Image copyright Erica McDonald
The Dark Light of this Nothing is New York photographer Erica McDonald’s take on gentrification in Park Slope
Author: Julian Lass
31 Mar 2010 Tags: Black-and-whiteDocumentaryPortraitProjects
A tender study of the long-term residents of Park Slope in Brooklyn, Erica McDonald's series The Dark Light of this Nothing is meant as a tribute to the remnants of a community undergoing gentrification. “The place has become full of fashionistas and boutiques, so I wanted to show the nostalgic side,” she explains.
It started a year ago when Magnum photographer David Alan Harvey challenged her to take on a more long-term assignment and see what she could come up with. “I very much wanted to photograph my neighbourhood,” she says, but it was hard to find the old in the new. “There was so little of it left, I felt I was on an adventure to unearth something that was residual.”
Gritty, monochrome, and combining square and 35mm format, the images mix formal portraits with street shots. “I originally just wanted to make white-background portraits as an homage to Avedon,” she explains.
The original idea done, McDonald went away to process and scan the pictures. “I spent two months on the portraits, July and August.
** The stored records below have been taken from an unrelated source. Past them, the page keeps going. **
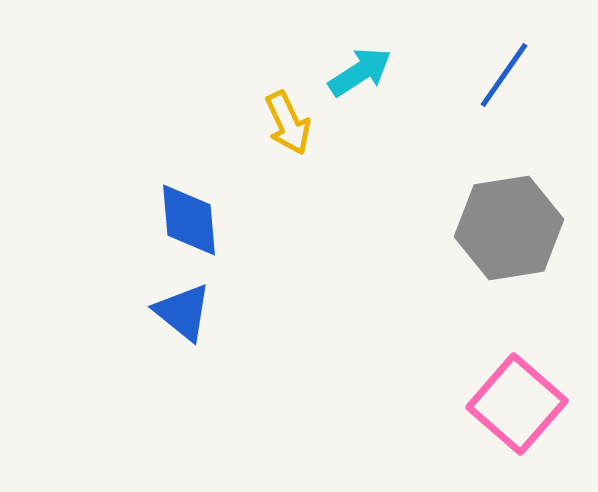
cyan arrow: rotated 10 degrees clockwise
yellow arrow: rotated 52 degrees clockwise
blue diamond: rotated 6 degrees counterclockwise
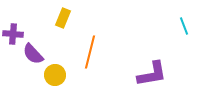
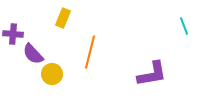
yellow circle: moved 3 px left, 1 px up
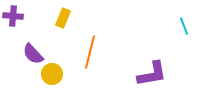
purple cross: moved 18 px up
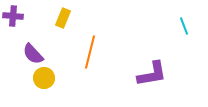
yellow circle: moved 8 px left, 4 px down
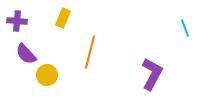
purple cross: moved 4 px right, 5 px down
cyan line: moved 1 px right, 2 px down
purple semicircle: moved 7 px left
purple L-shape: rotated 52 degrees counterclockwise
yellow circle: moved 3 px right, 3 px up
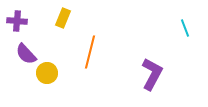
yellow circle: moved 2 px up
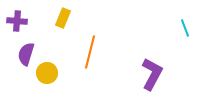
purple semicircle: rotated 60 degrees clockwise
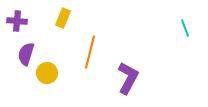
purple L-shape: moved 24 px left, 4 px down
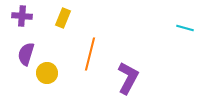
purple cross: moved 5 px right, 5 px up
cyan line: rotated 54 degrees counterclockwise
orange line: moved 2 px down
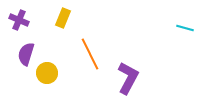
purple cross: moved 3 px left, 4 px down; rotated 18 degrees clockwise
orange line: rotated 40 degrees counterclockwise
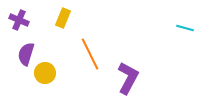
yellow circle: moved 2 px left
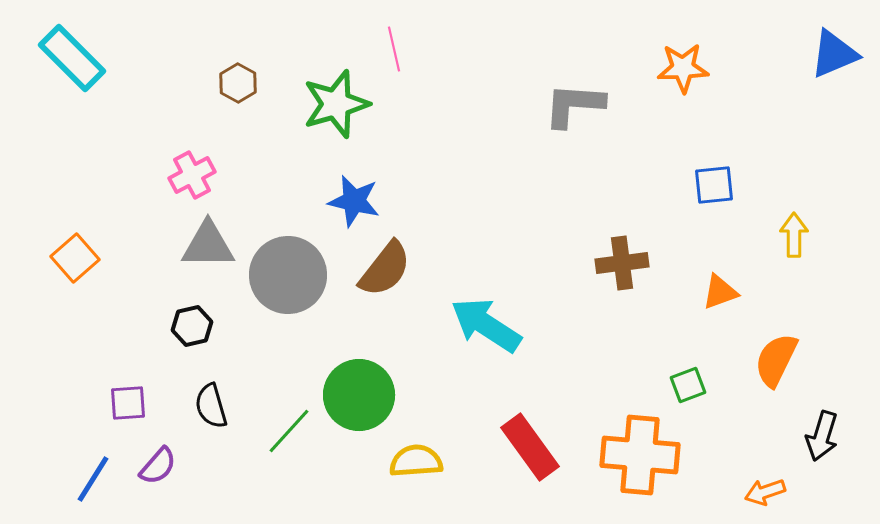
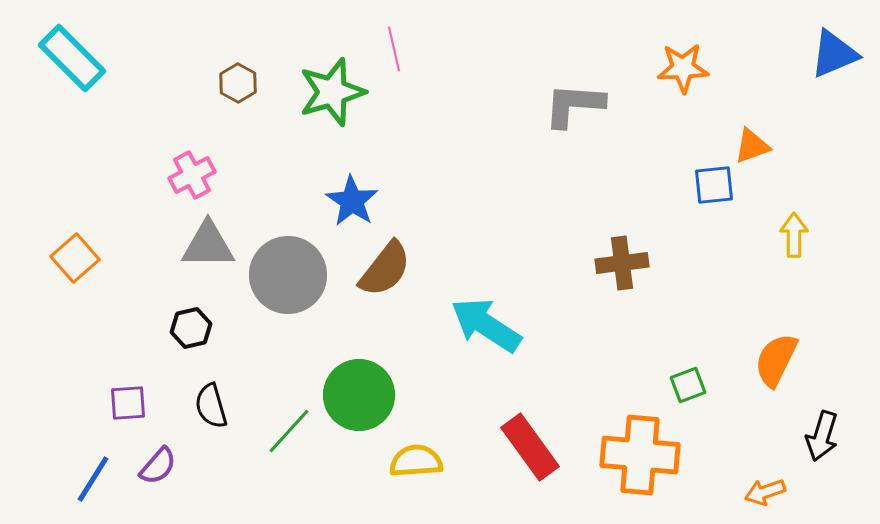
green star: moved 4 px left, 12 px up
blue star: moved 2 px left; rotated 20 degrees clockwise
orange triangle: moved 32 px right, 146 px up
black hexagon: moved 1 px left, 2 px down
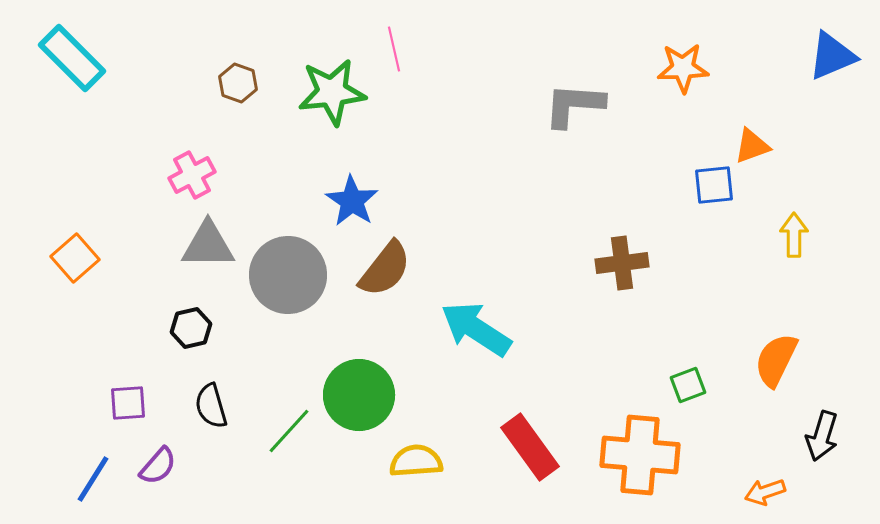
blue triangle: moved 2 px left, 2 px down
brown hexagon: rotated 9 degrees counterclockwise
green star: rotated 10 degrees clockwise
cyan arrow: moved 10 px left, 4 px down
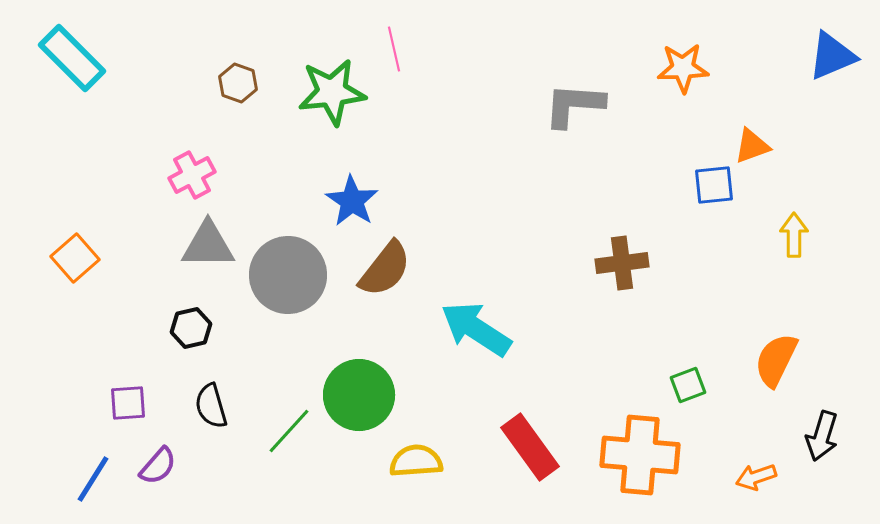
orange arrow: moved 9 px left, 15 px up
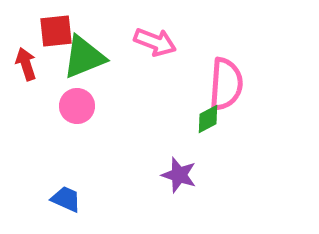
Come September, I realised I could keep going with those, but that wasn’t the story I wanted to tell.” She decided to take to the streets again and shoot vertical shots using her Leica M7 and Kodak Tri-X film pushed to ISO 1600, which accentuates the grain structure and contrast.
Recording interviews was also an integral part of her approach from the beginning. “During the first two months on the street corner we would ask a person already photographed to do audio. But towards the end, I got a more emotional feel. Birds, people’s feet on the pavement, a gate opening, neighbours talking among themselves.” It adds up to a haunting, whimsical soundtrack, and the multimedia piece can be seen on Harvey’s influential webzine, Burn.